On the computation of plate assemblies using realistic 3D joint model: a non-intrusive approach

TL;DR

This paper introduces a non-intrusive method to replace simplified 3D joint models in plate assemblies with accurate nonlinear models, enhancing simulation reliability without altering the main plate model.

Contribution

It presents a novel non-intrusive approach to incorporate detailed 3D joint models into large plate assembly simulations, improving accuracy while maintaining computational efficiency.

Findings

The method effectively replaces simplified connectors with precise 3D models.

It allows independent computation on optimized software.

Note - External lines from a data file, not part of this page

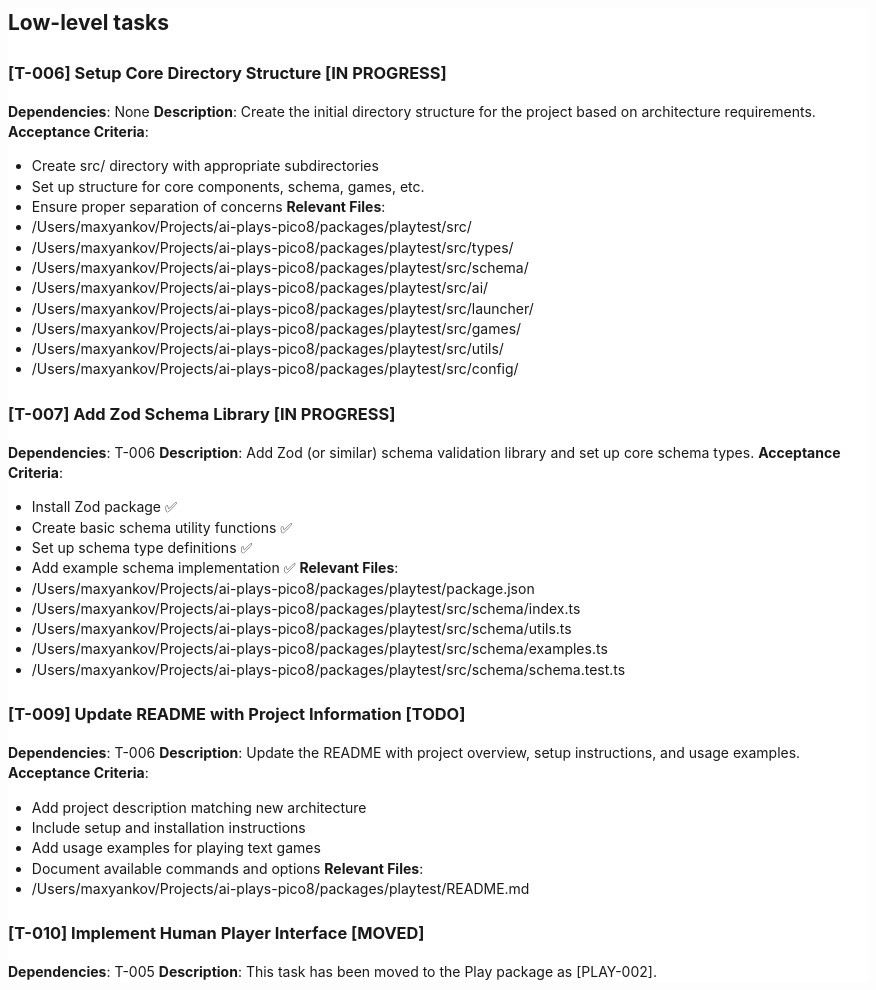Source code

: ## Low-level tasks

### [T-006] Setup Core Directory Structure [IN PROGRESS]
**Dependencies**: None
**Description**: Create the initial directory structure for the project based on architecture requirements.
**Acceptance Criteria**:
- Create src/ directory with appropriate subdirectories
- Set up structure for core components, schema, games, etc.
- Ensure proper separation of concerns
**Relevant Files**:
- /Users/maxyankov/Projects/ai-plays-pico8/packages/playtest/src/
- /Users/maxyankov/Projects/ai-plays-pico8/packages/playtest/src/types/
- /Users/maxyankov/Projects/ai-plays-pico8/packages/playtest/src/schema/
- /Users/maxyankov/Projects/ai-plays-pico8/packages/playtest/src/ai/
- /Users/maxyankov/Projects/ai-plays-pico8/packages/playtest/src/launcher/
- /Users/maxyankov/Projects/ai-plays-pico8/packages/playtest/src/games/
- /Users/maxyankov/Projects/ai-plays-pico8/packages/playtest/src/utils/
- /Users/maxyankov/Projects/ai-plays-pico8/packages/playtest/src/config/

### [T-007] Add Zod Schema Library [IN PROGRESS]
**Dependencies**: T-006
**Description**: Add Zod (or similar) schema validation library and set up core schema types.
**Acceptance Criteria**:
- Install Zod package ✅
- Create basic schema utility functions ✅
- Set up schema type definitions ✅
- Add example schema implementation ✅
**Relevant Files**:
- /Users/maxyankov/Projects/ai-plays-pico8/packages/playtest/package.json
- /Users/maxyankov/Projects/ai-plays-pico8/packages/playtest/src/schema/index.ts
- /Users/maxyankov/Projects/ai-plays-pico8/packages/playtest/src/schema/utils.ts
- /Users/maxyankov/Projects/ai-plays-pico8/packages/playtest/src/schema/examples.ts
- /Users/maxyankov/Projects/ai-plays-pico8/packages/playtest/src/schema/schema.test.ts

### [T-009] Update README with Project Information [TODO]
**Dependencies**: T-006
**Description**: Update the README with project overview, setup instructions, and usage examples.
**Acceptance Criteria**:
- Add project description matching new architecture
- Include setup and installation instructions
- Add usage examples for playing text games
- Document available commands and options
**Relevant Files**:
- /Users/maxyankov/Projects/ai-plays-pico8/packages/playtest/README.md

### [T-010] Implement Human Player Interface [MOVED]
**Dependencies**: T-005
**Description**: This task has been moved to the Play package as [PLAY-002].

The approach improves the estimation of carrying capacity of bolted plates.

Abstract

Most large engineering structures are described as assemblies of plates and shells and they are computed as such using adhoc Finite Element packages. In fact their computation in 3D would be much too costly. In this framework, the connections between the parts are often modeled by means of simplified tying models. In order to improve the reliability of such simulations, we propose to apply a non-intrusive technique so as to virtually substitute the simplified connectors by a precise 3D nonlinear model, without modifying the global plate model. Moreover each computation can be conducted on independent optimized software. After a description of the method, examples are used to analyze its performance, and to draw some conclusions on the validity and limitation of both the modeling of junction by rigid connectors and the use of submodeling techniques for the estimation of the carrying capacity of bolted plates.